**Work order**: Count the lines in the entries that contain the string "Fred". State nothing but the number.

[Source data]
--- --- ---

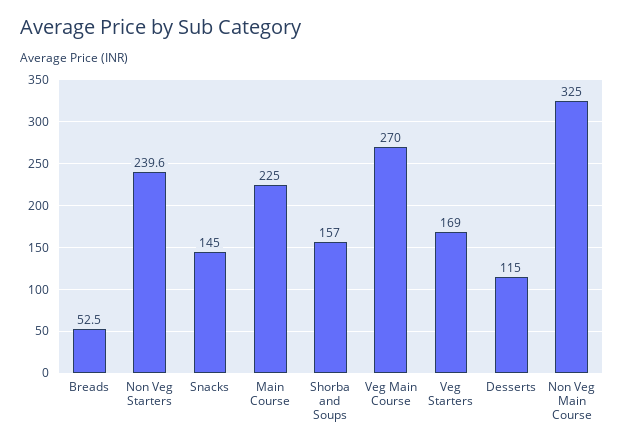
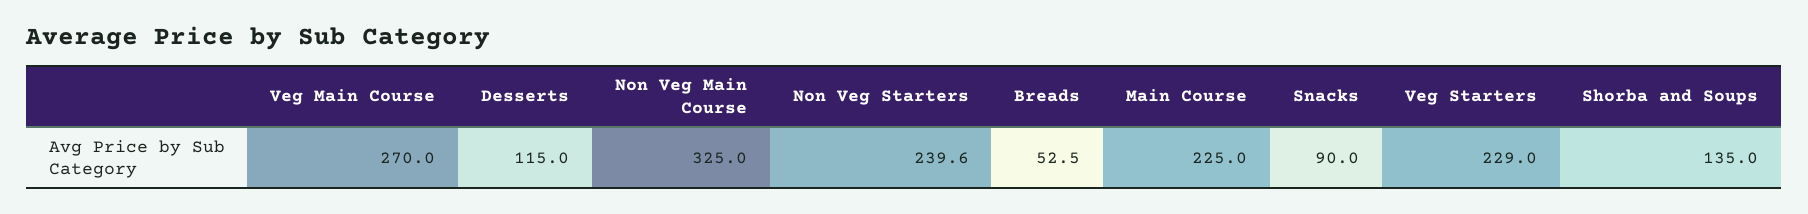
  {
    "Breads": 52.5,
    "Non Veg Starters": 239.6,
-   "Snacks": 145,
+   "Snacks": 90,
    "Main Course": 225,
-   "Shorba and Soups": 157,
+   "Shorba and Soups": 135,
    "Veg Main Course": 270,
-   "Veg Starters": 169,
+   "Veg Starters": 229,
    "Desserts": 115,
    "Non Veg Main Course": 325
  }

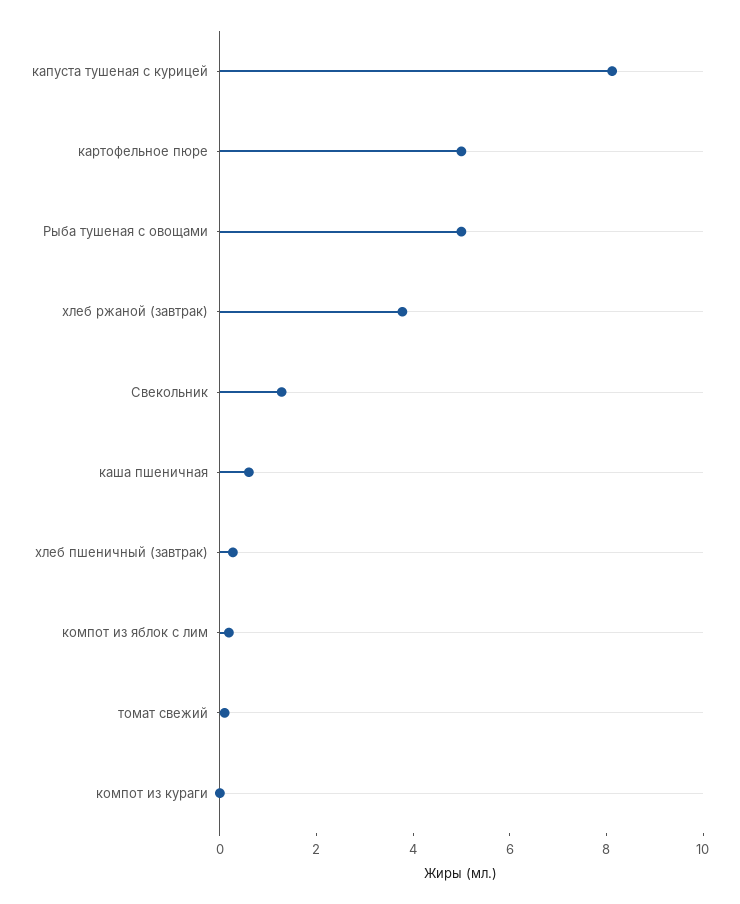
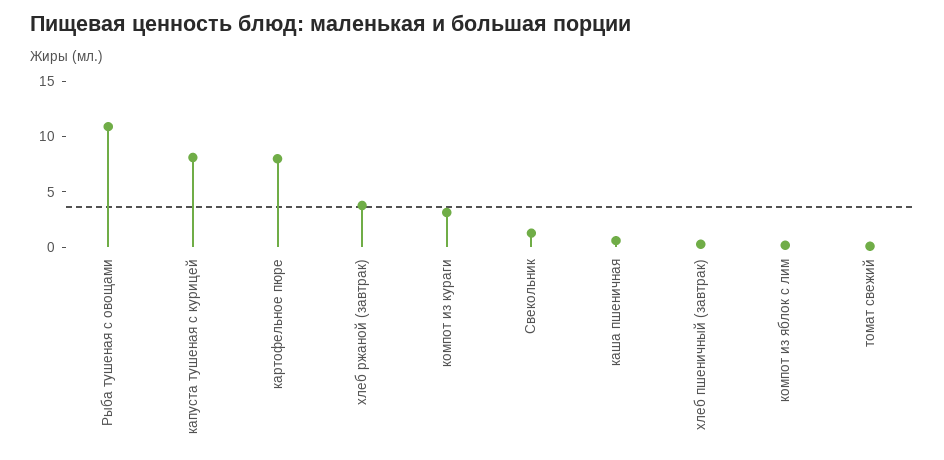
  {
    "капуста тушеная с курицей": 8,
-   "картофельное пюре": 5,
+   "картофельное пюре": 8,
-   "Рыба тушеная с овощами": 5,
+   "Рыба тушеная с овощами": 11,
    "хлеб ржаной (завтрак)": 4,
    "Свекольник": 1.5,
    "каша пшеничная": 0.5,
    "хлеб пшеничный (завтрак)": 0.5,
    "компот из яблок с лим": 0,
    "томат свежий": 0,
-   "компот из кураги": 0
+   "компот из кураги": 3
  }

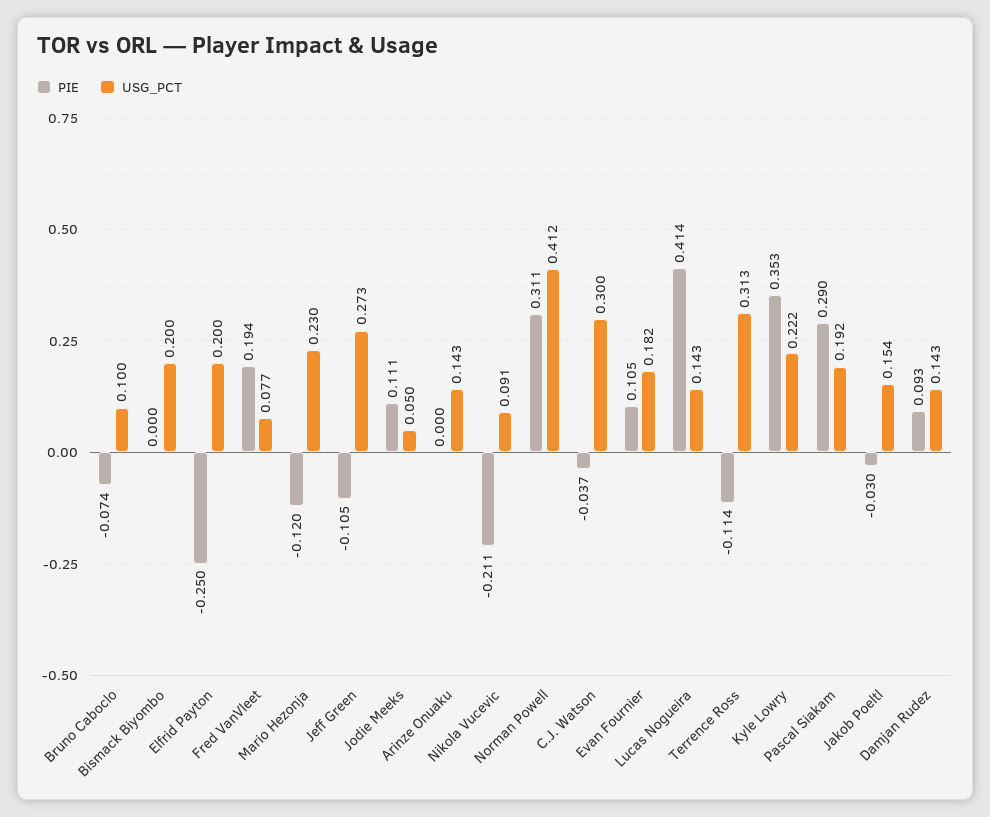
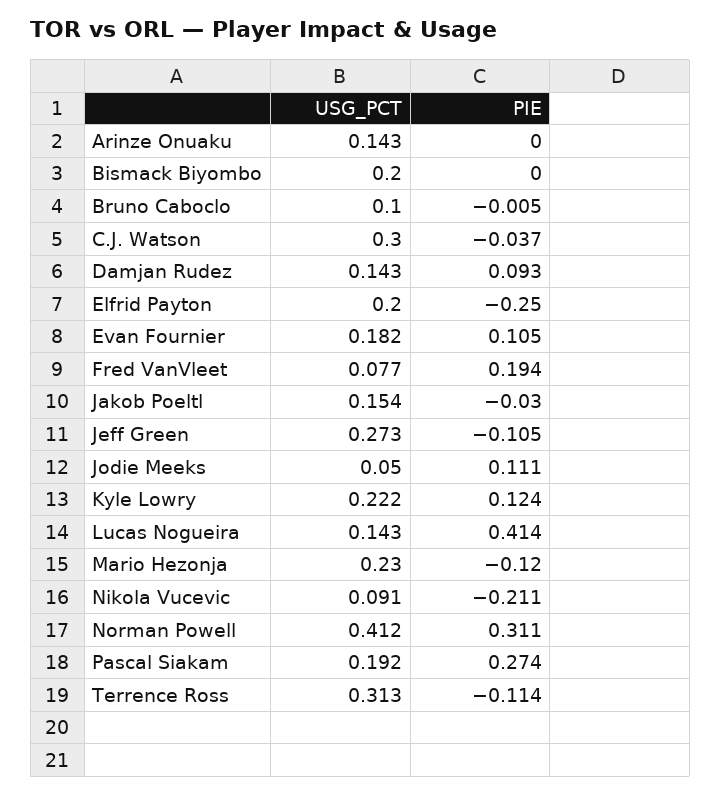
  {
    "PIE": {
-     "Bruno Caboclo": -0.074,
+     "Bruno Caboclo": -0.005,
      "Bismack Biyombo": 0,
      "Elfrid Payton": -0.25,
      "Fred VanVleet": 0.194,
      "Mario Hezonja": -0.12,
      "Jeff Green": -0.105,
      "Jodie Meeks": 0.111,
      "Arinze Onuaku": 0,
      "Nikola Vucevic": -0.211,
      "Norman Powell": 0.311,
      "C.J. Watson": -0.037,
      "Evan Fournier": 0.105,
      "Lucas Nogueira": 0.414,
      "Terrence Ross": -0.114,
-     "Kyle Lowry": 0.353,
+     "Kyle Lowry": 0.124,
-     "Pascal Siakam": 0.29,
+     "Pascal Siakam": 0.274,
      "Jakob Poeltl": -0.03,
      "Damjan Rudez": 0.093
    },
    "USG_PCT": {
      "Bruno Caboclo": 0.1,
      "Bismack Biyombo": 0.2,
      "Elfrid Payton": 0.2,
      "Fred VanVleet": 0.077,
      "Mario Hezonja": 0.23,
      "Jeff Green": 0.273,
      "Jodie Meeks": 0.05,
      "Arinze Onuaku": 0.143,
      "Nikola Vucevic": 0.091,
      "Norman Powell": 0.412,
      "C.J. Watson": 0.3,
      "Evan Fournier": 0.182,
      "Lucas Nogueira": 0.143,
      "Terrence Ross": 0.313,
      "Kyle Lowry": 0.222,
      "Pascal Siakam": 0.192,
      "Jakob Poeltl": 0.154,
      "Damjan Rudez": 0.143
    }
  }

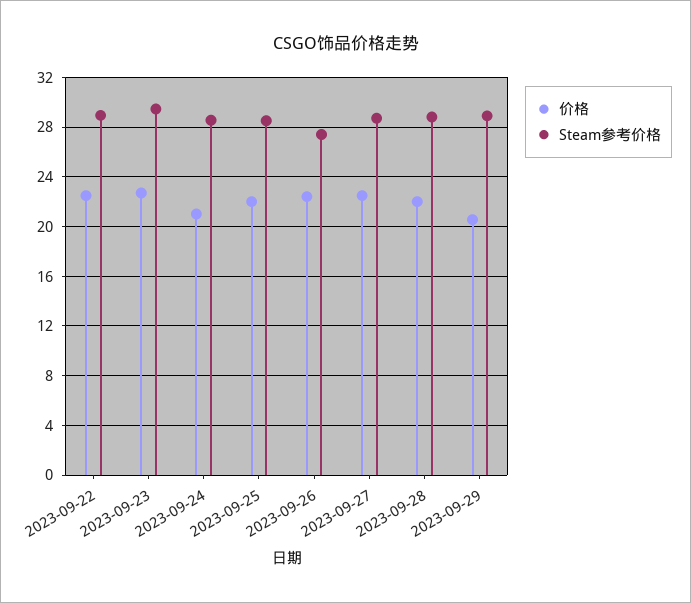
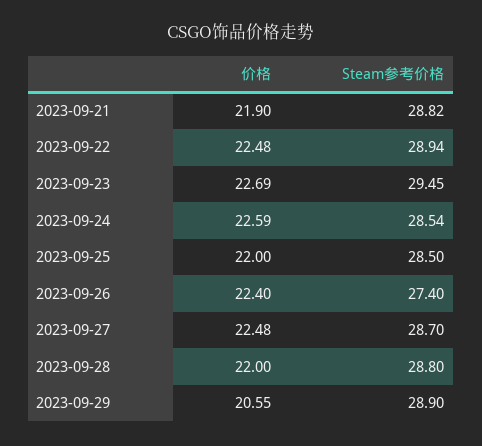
  {
    "价格": {
      "2023-09-22": 22.48,
      "2023-09-23": 22.69,
-     "2023-09-24": 21,
+     "2023-09-24": 22.59,
      "2023-09-25": 22,
      "2023-09-26": 22.4,
      "2023-09-27": 22.48,
      "2023-09-28": 22,
-     "2023-09-29": 20.55
+     "2023-09-29": 20.55,
+     "2023-09-21": 21.9
    },
    "Steam参考价格": {
      "2023-09-22": 28.94,
      "2023-09-23": 29.45,
      "2023-09-24": 28.54,
      "2023-09-25": 28.5,
      "2023-09-26": 27.4,
      "2023-09-27": 28.7,
      "2023-09-28": 28.8,
-     "2023-09-29": 28.9
+     "2023-09-29": 28.9,
+     "2023-09-21": 28.82
    }
  }

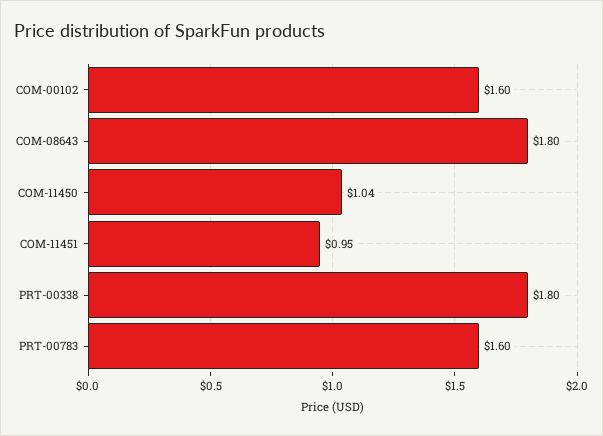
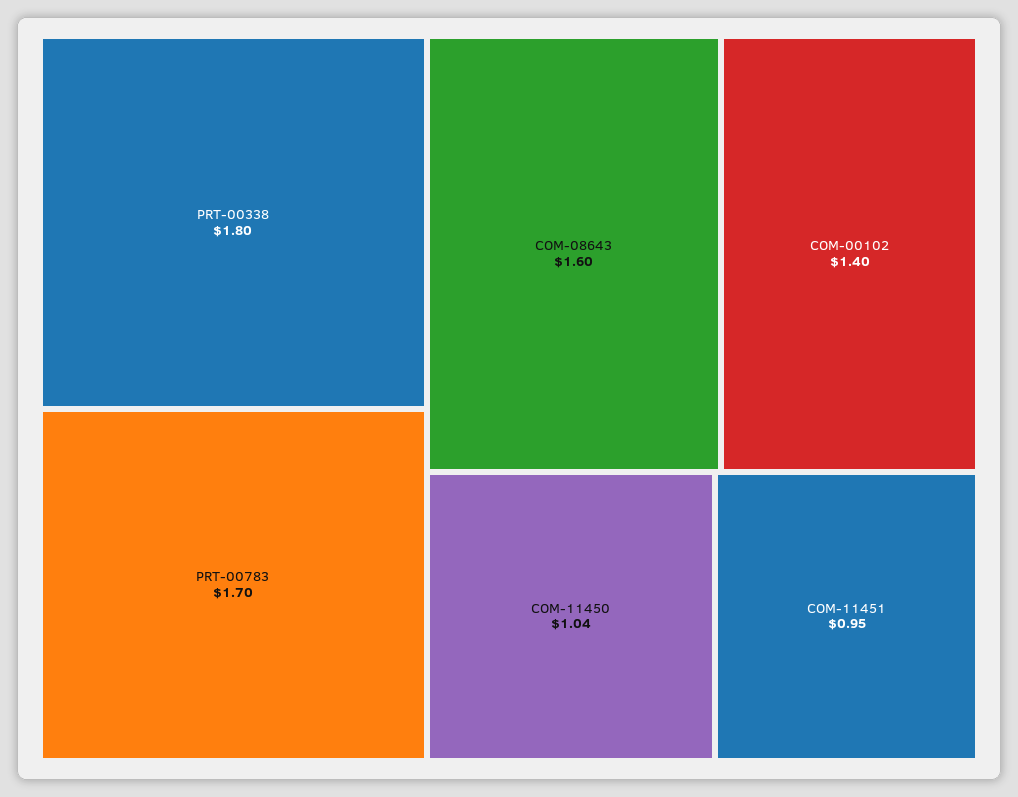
  {
-   "COM-00102": 1.6,
+   "COM-00102": 1.4,
-   "COM-08643": 1.8,
+   "COM-08643": 1.6,
    "COM-11450": 1.04,
    "COM-11451": 0.95,
    "PRT-00338": 1.8,
-   "PRT-00783": 1.6
+   "PRT-00783": 1.7
  }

--- --- ---

**Answer space**: 2